RUU pesantren dan Pendidikan kagamaan baru mengakui lulusan pesantren pada bidang pendidikan diniyyah formal dan Ma’had Ali sebagaimana tertuang di dalam pasal 13 dan 47. Di dalam RUU belum memberikan pengakuan terhadap Pendidikan Muadalah, Salafiyyah, dan pesantren khusus seperti pesantren tahfidz.
Selain itu, RUU Pesantren dan Pendidikan Keagamaan belum mengarah kepada rekognisi kompetensi pengasuh dan ustadz dalam ukuran akademik formal, maka Silatnas pengasuh pesantren se Indonesia meminta agar diberikan pasal tambahan.
Maskuri menambahkan, Silatnas juga berharap agar RUU mampu menjamin kehadiran negara secara efektif dalam mendukung pengembangan pesantren dalam pemberdayaan masyarakat. Juga pencerdasan kehidupan bangsa, pembinaan keagamaan, etika sosial, dan kekuatan kebudayaan bangsa.
Menurut Maskuri, dari 14 pasal tentang pesantren, hanya ada 3 pasal yaitu pasal 14, 15 dan 16, yang mengatur pemberdayaan masyarakat dan dakwah Islam. Sementara belum ada satu pasal pun yang mengatur peran pesantren sebagai kekuatan kebudayaan.
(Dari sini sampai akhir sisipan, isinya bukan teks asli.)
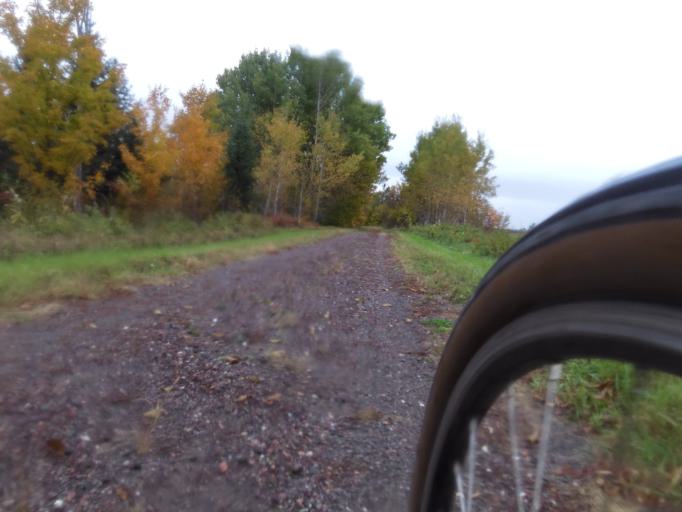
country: CA
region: Quebec
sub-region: Outaouais
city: Shawville
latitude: 45.6400
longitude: -76.5190
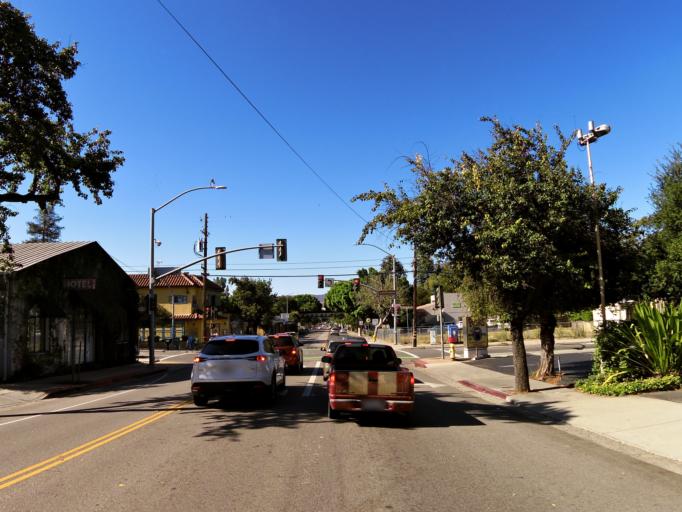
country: US
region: California
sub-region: San Luis Obispo County
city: San Luis Obispo
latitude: 35.2863
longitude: -120.6542
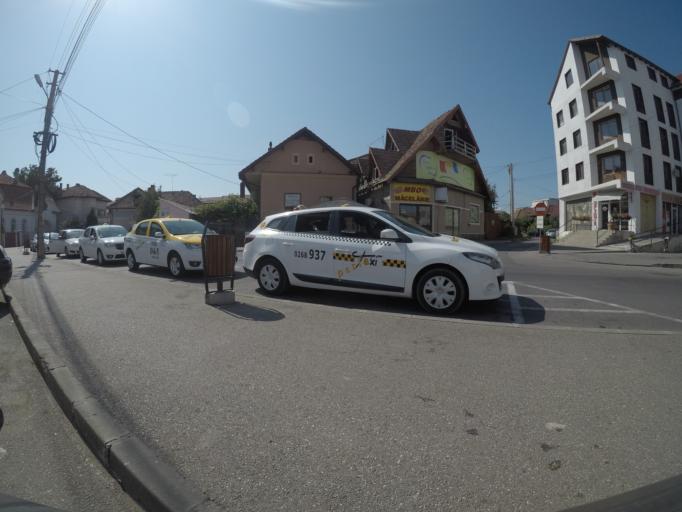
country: RO
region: Brasov
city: Fogarasch
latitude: 45.8422
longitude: 24.9723
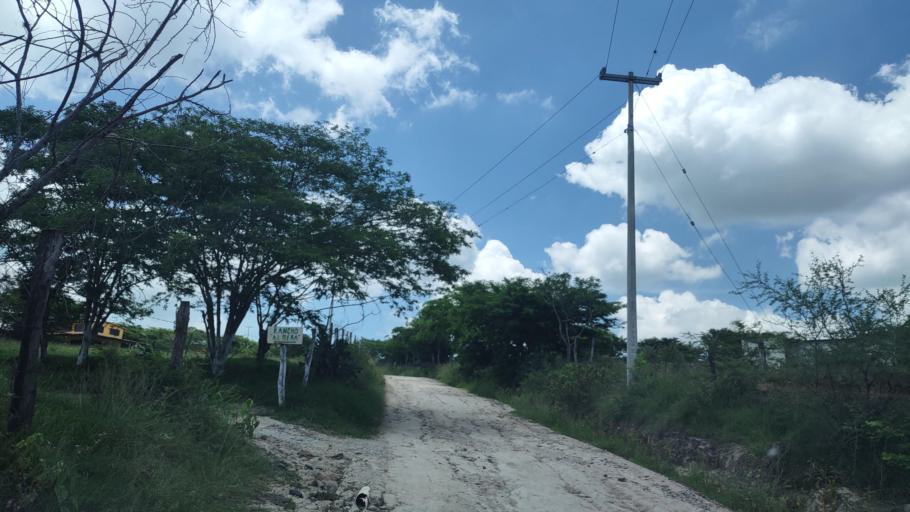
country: MX
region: Veracruz
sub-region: Emiliano Zapata
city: Dos Rios
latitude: 19.4996
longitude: -96.8126
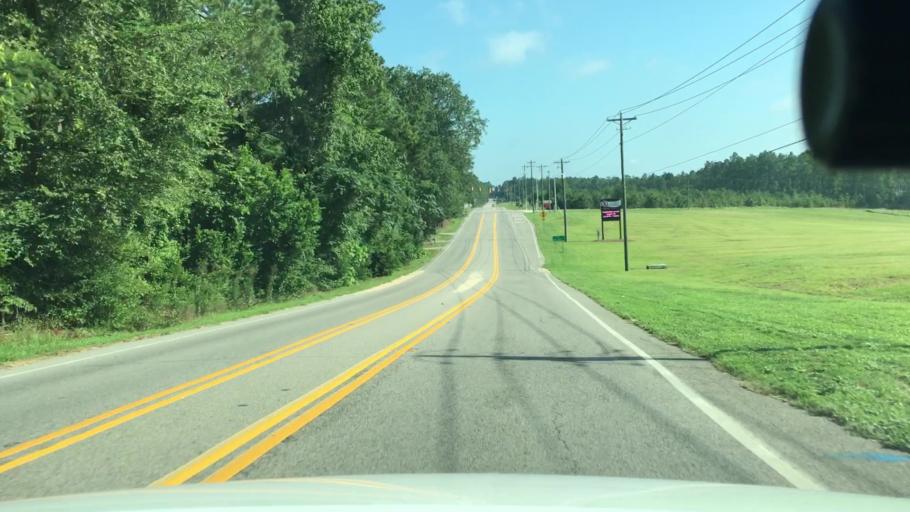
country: US
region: South Carolina
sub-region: Aiken County
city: Graniteville
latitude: 33.5816
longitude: -81.8360
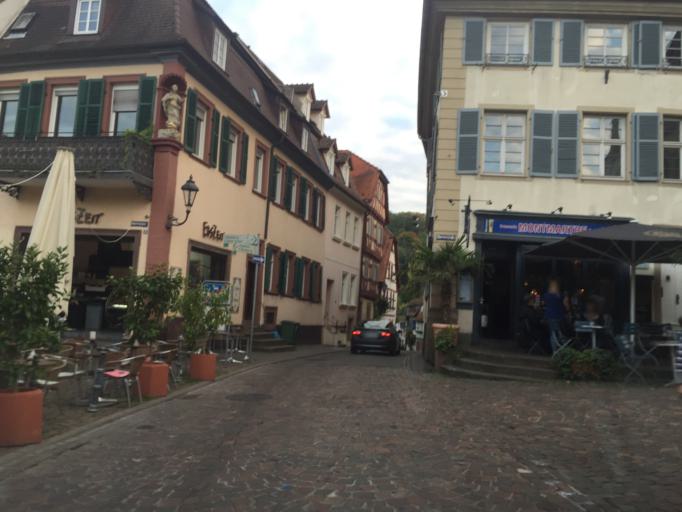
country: DE
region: Baden-Wuerttemberg
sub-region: Karlsruhe Region
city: Weinheim
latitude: 49.5464
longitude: 8.6717
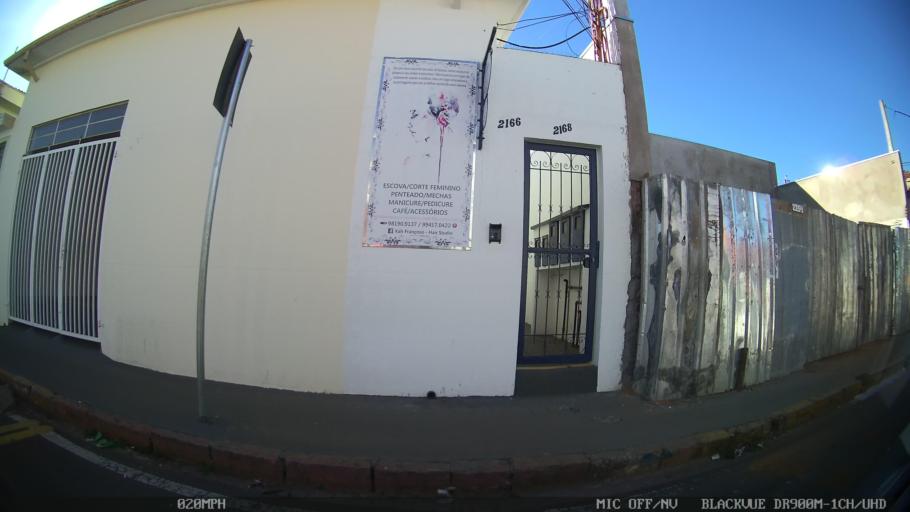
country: BR
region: Sao Paulo
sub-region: Franca
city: Franca
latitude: -20.5342
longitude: -47.4020
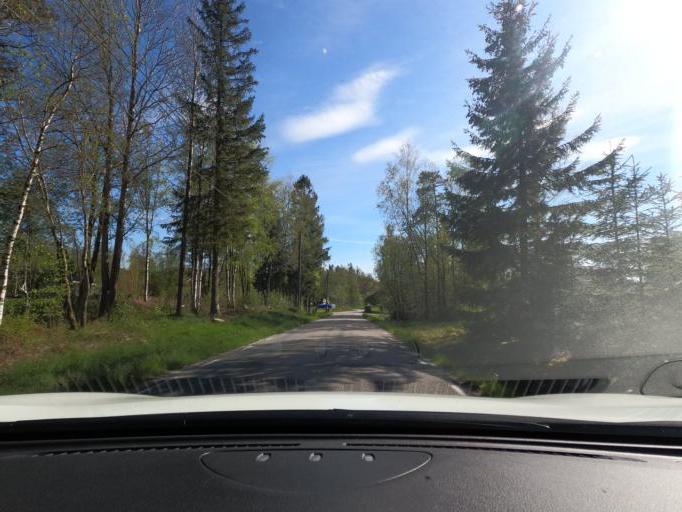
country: SE
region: Vaestra Goetaland
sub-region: Harryda Kommun
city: Hindas
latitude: 57.6477
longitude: 12.3565
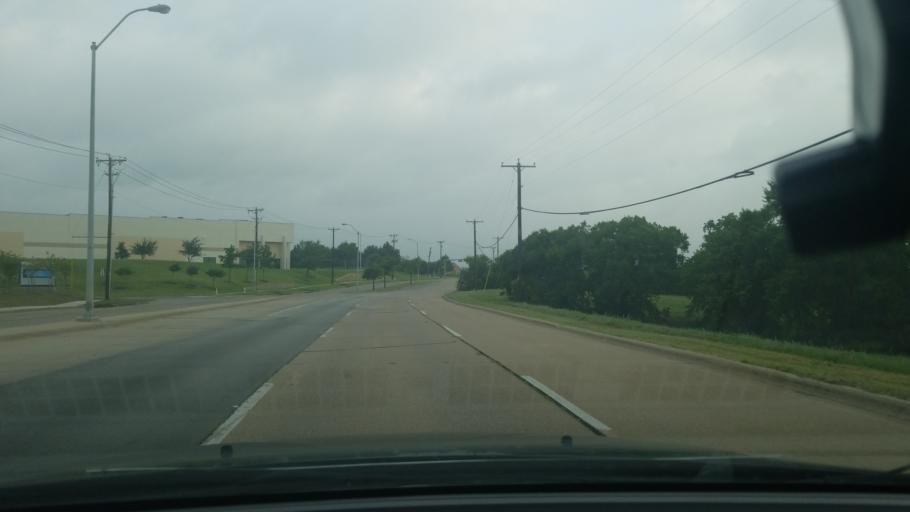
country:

Poin ketiga rekomendasi Silatnas, bahwa RUU tidak melemahkan watak independen pesantren, apalagi sampai meredupkan nilai keunggulan khas pesantren dan menciptakan kerumitan birokratis baru.
Maskuri mengatakan, pada pasal 20 ayat 1 RUU Pesantren dan Pendidikan kegamaan, sudah memberikan jaminan kemandirian dan kekhasan pesantren. Hanya saja pada pasal 21 ayat 1 dan pasal 33 ayat 1, justru mengkhawatirkan pesantren. Didalam pasal tersebut ada skema ujian nasional dan akreditasi dari negara. Hal itu yang dikhawatirkan berpotensi menghilangkan keunikan pesantren yang sangat beragam.